III. W książce „Slow life” (Kraków 2016), w rozmowach z ojcem Leonem Knabitem OSB, czytelnik trafi na pytanie: „A przy okazji, ile ojca zdaniem powinna trwać msza święta? Bo ja obserwuję, że ogólne przyśpieszenie wchodzi do kościołów. Msze odprawia się coraz krótsze: półgodzinne, dwudziestopięciominutowe? Boję się jednak, że pozwalając wiernym na taką łatwiznę, nawet w niedzielę, zdejmuje się z nich jakąkolwiek odpowiedzialność za dyscyplinę duchową. Akceptujemy to, że nasze życie toczy się tak w szybkim tempie” (s. 22).
Powyższe pytanie: ile powinna trwać Msza święta, nie jest tylko książkowym zapytaniem. Przecież wielu katolików wybierając kościół do którego chcą pójść w niedziele, kierują się długością Mszy świętej. Jest to jeden z wielu elementów – obok krótkiej homilii – za przychodzeniem w niedzielę do tego kościoła. Okazuje się, że szybkość wkradła się także i do naszych świątyń, dotknęła najświętszych liturgicznych wydarzeń – a takim właśnie jest Msza święta. Niestety do tej szybkości dostosowali się księża, którzy często sprawują ją z szybkością Teleexpressu.
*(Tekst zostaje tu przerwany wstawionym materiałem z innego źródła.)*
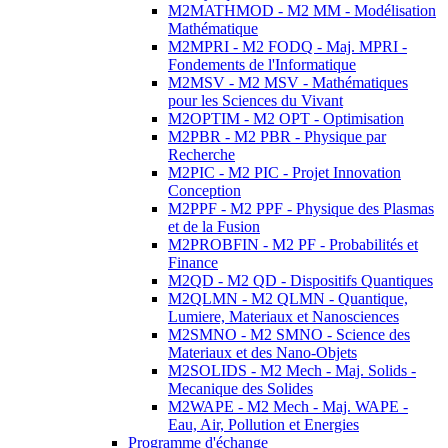
M2MATHMOD - M2 MM - Modélisation
Mathématique
M2MPRI - M2 FODQ - Maj. MPRI -
Fondements de l'Informatique
M2MSV - M2 MSV - Mathématiques
pour les Sciences du Vivant
M2OPTIM - M2 OPT - Optimisation
M2PBR - M2 PBR - Physique par
Recherche
M2PIC - M2 PIC - Projet Innovation
Conception
M2PPF - M2 PPF - Physique des Plasmas
et de la Fusion
M2PROBFIN - M2 PF - Probabilités et
Finance
M2QD - M2 QD - Dispositifs Quantiques
M2QLMN - M2 QLMN - Quantique,
Lumiere, Materiaux et Nanosciences
M2SMNO - M2 SMNO - Science des
Materiaux et des Nano-Objets
M2SOLIDS - M2 Mech - Maj. Solids -
Mecanique des Solides
M2WAPE - M2 Mech - Maj. WAPE -
Eau, Air, Pollution et Energies
Programme d'échange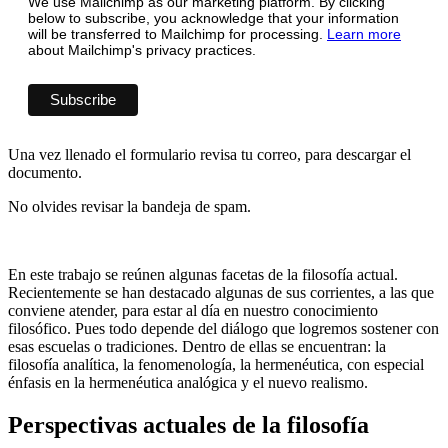
We use Mailchimp as our marketing platform. By clicking
below to subscribe, you acknowledge that your information
will be transferred to Mailchimp for processing.
Learn more
about Mailchimp's privacy practices.
Una vez llenado el formulario revisa tu correo, para descargar el
documento.
No olvides revisar la bandeja de spam.
En este trabajo se reúnen algunas facetas de la filosofía actual.
Recientemente se han destacado algunas de sus corrientes, a las que
conviene atender, para estar al día en nuestro conocimiento
filosófico. Pues todo depende del diálogo que logremos sostener con
esas escuelas o tradiciones. Dentro de ellas se encuentran: la
filosofía analítica, la fenomenología, la hermenéutica, con especial
énfasis en la hermenéutica analógica y el nuevo realismo.
Perspectivas actuales de la filosofía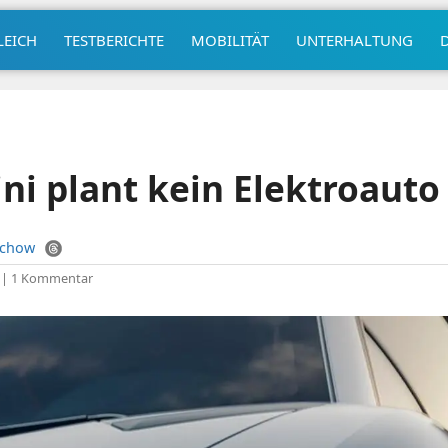
LEICH
TESTBERICHTE
MOBILITÄT
UNTERHALTUNG
i plant kein Elektroauto
uchow
|
1 Kommentar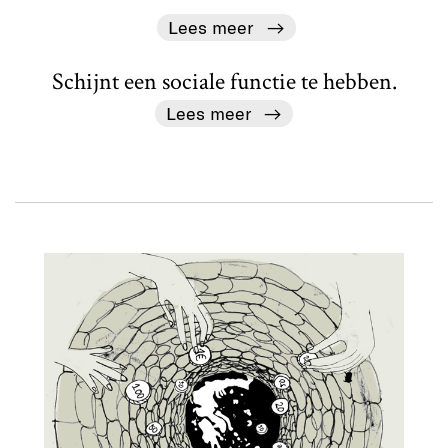
Lees meer
Schijnt een sociale functie te hebben.
Lees meer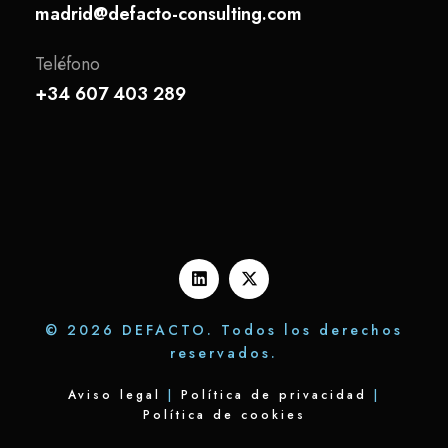
madrid@defacto-consulting.com
Teléfono
+34 607 403 289
© 2026 DEFACTO. Todos los derechos
reservados.
Aviso legal
|
Política de privacidad
|
Política de cookies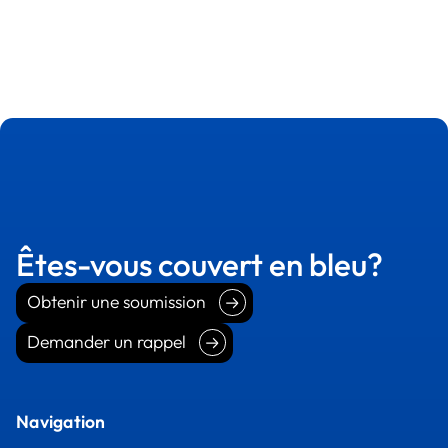
Êtes-vous couvert en bleu?
Obtenir une soumission
Obtenir une soumission
Demander un rappel
Demander un rappel
Navigation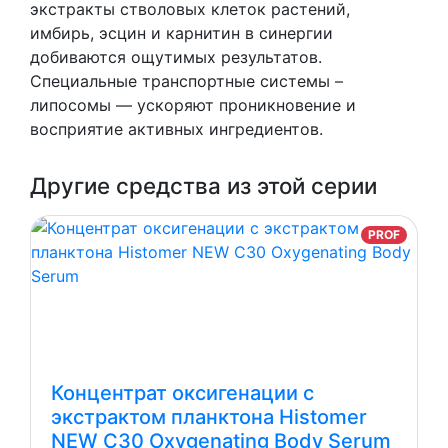
экстракты стволовых клеток растений,
имбирь, эсцин и карнитин в синергии
добиваются ощутимых результатов.
Специальные транспортные системы –
липосомы — ускоряют проникновение и
восприятие активных ингредиентов.
Другие средства из этой серии
PROF
Концентрат оксигенации с
экстрактом планктона Histomer
NEW C30 Oxygenating Body Serum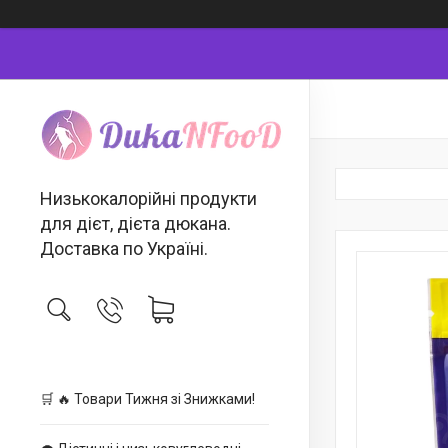
Низькокалорійні продукти
для дієт, дієта дюкана.
Доставка по Україні.
🛒 🔥 Товари Тижня зі Знижками!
Innym czynnikiem przyśpieszającym sprawowanie Mszy świętej, to porządek niedzielnych nabożeństw w dużych miejskich parafiach. Jest ona odprawiana co godzinę, a to automatycznie wymusza szybkość. Przecież ludzie muszą w oznaczonym czasie wyjść z kościoła, i zrobić miejsce dla przychodzących osób na kolejną Eucharystię.
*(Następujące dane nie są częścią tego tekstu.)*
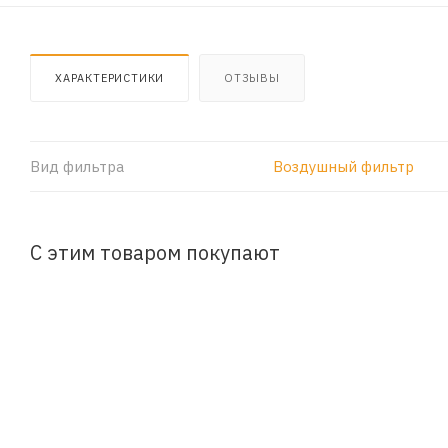
ХАРАКТЕРИСТИКИ
ОТЗЫВЫ
Вид фильтра
Воздушный фильтр
С этим товаром покупают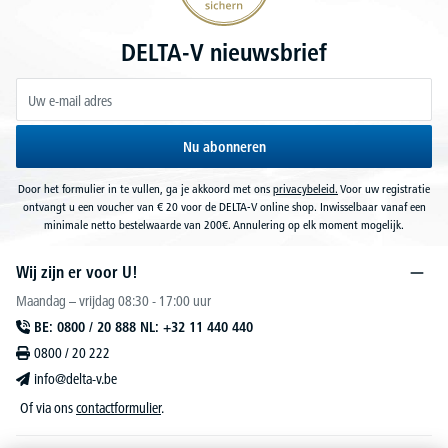
DELTA-V nieuwsbrief
Nu abonneren
Door het formulier in te vullen, ga je akkoord met ons
privacybeleid.
Voor uw registratie
ontvangt u een voucher van € 20 voor de DELTA-V online shop. Inwisselbaar vanaf een
minimale netto bestelwaarde van 200€. Annulering op elk moment mogelijk.
Wij zijn er voor U!
Maandag – vrijdag 08:30 - 17:00 uur
BE: 0800 / 20 888 NL: +32 11 440 440
0800 / 20 222
info@delta-v.be
Of via ons
contactformulier
.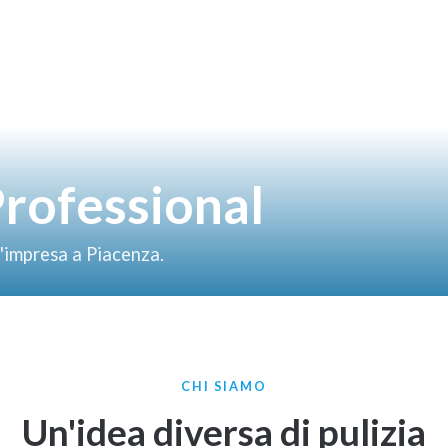
Professional
 l'impresa a Piacenza.
CHI SIAMO
Un'idea diversa di pulizia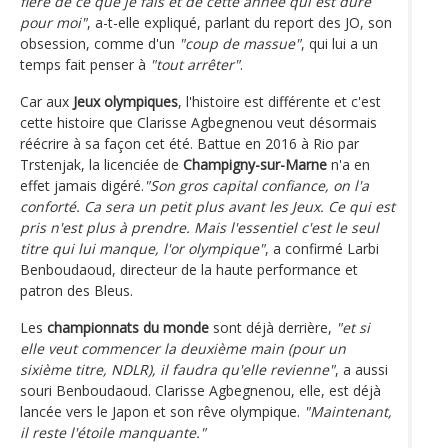
fière de ce que je fais et de cette année qui est dure
pour moi"
, a-t-elle expliqué, parlant du report des JO, son
obsession, comme d'un
"coup de massue"
, qui lui a un
temps fait penser à
"tout arrêter"
.
Car aux
Jeux olympiques
, l'histoire est différente et c'est
cette histoire que Clarisse Agbegnenou veut désormais
réécrire à sa façon cet été. Battue en 2016 à Rio par
Trstenjak, la licenciée de
Champigny-sur-Marne
n'a en
effet jamais digéré.
"Son gros capital confiance, on l'a
conforté. Ca sera un petit plus avant les Jeux. Ce qui est
pris n'est plus à prendre. Mais l'essentiel c'est le seul
titre qui lui manque, l'or olympique"
, a confirmé Larbi
Benboudaoud, directeur de la haute performance et
patron des Bleus.
Les
championnats du monde
sont déjà derrière,
"et si
elle veut commencer la deuxième main (pour un
sixième titre, NDLR), il faudra qu'elle revienne"
, a aussi
souri Benboudaoud. Clarisse Agbegnenou, elle, est déjà
lancée vers le Japon et son rêve olympique.
"Maintenant,
il reste l'étoile manquante."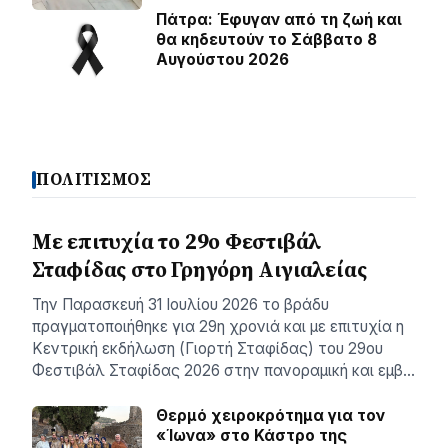
Πάτρα: Έφυγαν από τη ζωή και
θα κηδευτούν το Σάββατο 8
Αυγούστου 2026
ΠΟΛΙΤΙΣΜΟΣ
Με επιτυχία το 29ο Φεστιβάλ
Σταφίδας στο Γρηγόρη Aιγιαλείας
Την Παρασκευή 31 Ιουλίου 2026 το βράδυ
πραγματοποιήθηκε για 29η χρονιά και με επιτυχία η
Κεντρική εκδήλωση (Γιορτή Σταφίδας) του 29ου
Φεστιβάλ Σταφίδας 2026 στην πανοραμική και εμβ…
Θερμό χειροκρότημα για τον
«Ίωνα» στο Κάστρο της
Idąc za myśleniem rozmówcy ojca Leona, wypada zgodzić się z tym, że takie zachowanie jest pójściem na łatwiznę. Mówiąc jeszcze inaczej można wręcz powiedzieć, że ludzie starają się podporządkować i ułożyć wszystko pod siebie. Wygodnictwo, krótkie chwile w kościele – czasami z myślami daleko od tego w czym biorą udział. Takie zachowanie sprawia, że szybko dajemy się wypłukać z duchowych wartości. Niestety Kościół zgadzając się i akceptując ową szybkość życia w ciągłym biegu, wpisuje się w taką niebezpieczną praktykę.
W takim razie jak ma być? Jaką drogą należy pójść? Chcąc takim zachowaniom się przeciwstawić, trzeba wykazać się dużą mądrością i roztropnością. Kościół – pomimo różnych nacisków – powinien zawsze pozostać miejscem, gdzie człowiek znajdzie przestrzeń ciszy, gdzie może się na dłużej zatrzymać. Aby pobyć z Panem Bogiem, usłyszeć mocniej i wyraźniej Jego słowa. Jednak aby tego doświadczyć, to od każdego z nas wymagana jest większa troska o swoją duszę, uświęcenie siebie. Wreszcie zrozumienie, że tylko z Panem Bogiem mogę uczynić więcej dobra. Do tego jednak potrzeba dyscypliny duchowej, to znaczy, dłuższej modlitwy, częstszych chwil czytania Pisma świętego, systematycznego uczestnictwa w niedzielnej Mszy świętej. Jeżeli mamy taką możliwość, to także w ciągu tygodnia. Postarajmy się też zawsze pamiętać, że w tej dziedzinie – relacji z Panem Bogiem – szybkość nie popłaca!